++++ SOURCE MATERIAL ++++

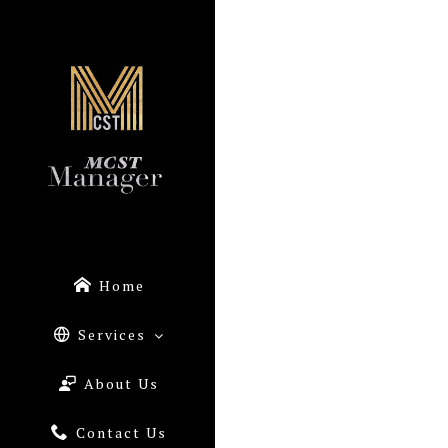
Home
Services
About Us
Contact Us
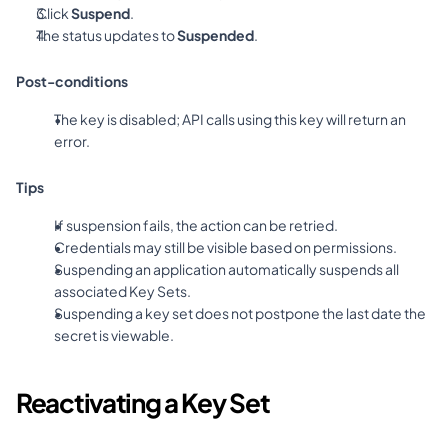
Click 
Suspend
.
The status updates to 
Suspended
.
Post-conditions
The key is disabled; API calls using this key will return an 
error.
Tips
If suspension fails, the action can be retried.
Credentials may still be visible based on permissions.
Suspending an application automatically suspends all 
associated Key Sets.
Suspending a key set does not postpone the last date the 
secret is viewable.
Reactivating a Key Set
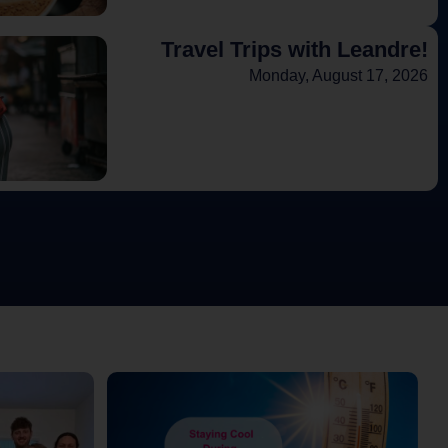
Travel Trips with Leandre!
Monday, August 17, 2026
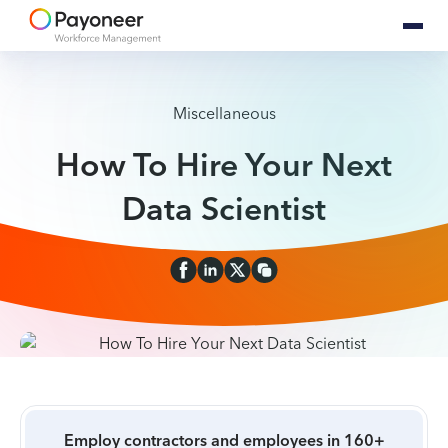
Miscellaneous
How To Hire Your Next
Data Scientist
Employ contractors and employees in 160+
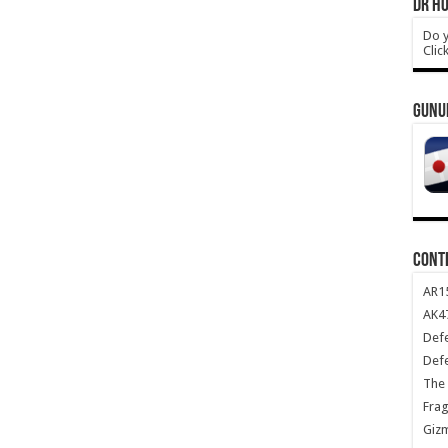
DR HO
Do y
Clic
GUNU
CONT
AR1
AK47
Def
Def
The 
Frag
Giz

++++

## PROBLEM TO SOLVE
Give the data again exactly, image-free.

## WORKED SOLUTION
Home
Services
About Us
Contact Us
Click 
Suspend
.
The status updates to 
Suspended
.
Post-conditions
The key is disabled; API calls using this key will return an 
error.
Tips
If suspension fails, the action can be retried.
Credentials may still be visible based on permissions.
Suspending an application automatically suspends all 
associated Key Sets.
Suspending a key set does not postpone the last date the 
secret is viewable.
Reactivating a Key Set
Travel Trips with Leandre!
Monday, August 17, 2026
Miscellaneous
How To Hire Your Next
Data Scientist
Employ contractors and employees in 160+
DR HO
Do y
Clic
GUNU
CONT
AR1
AK47
Def
Def
The 
Frag
Giz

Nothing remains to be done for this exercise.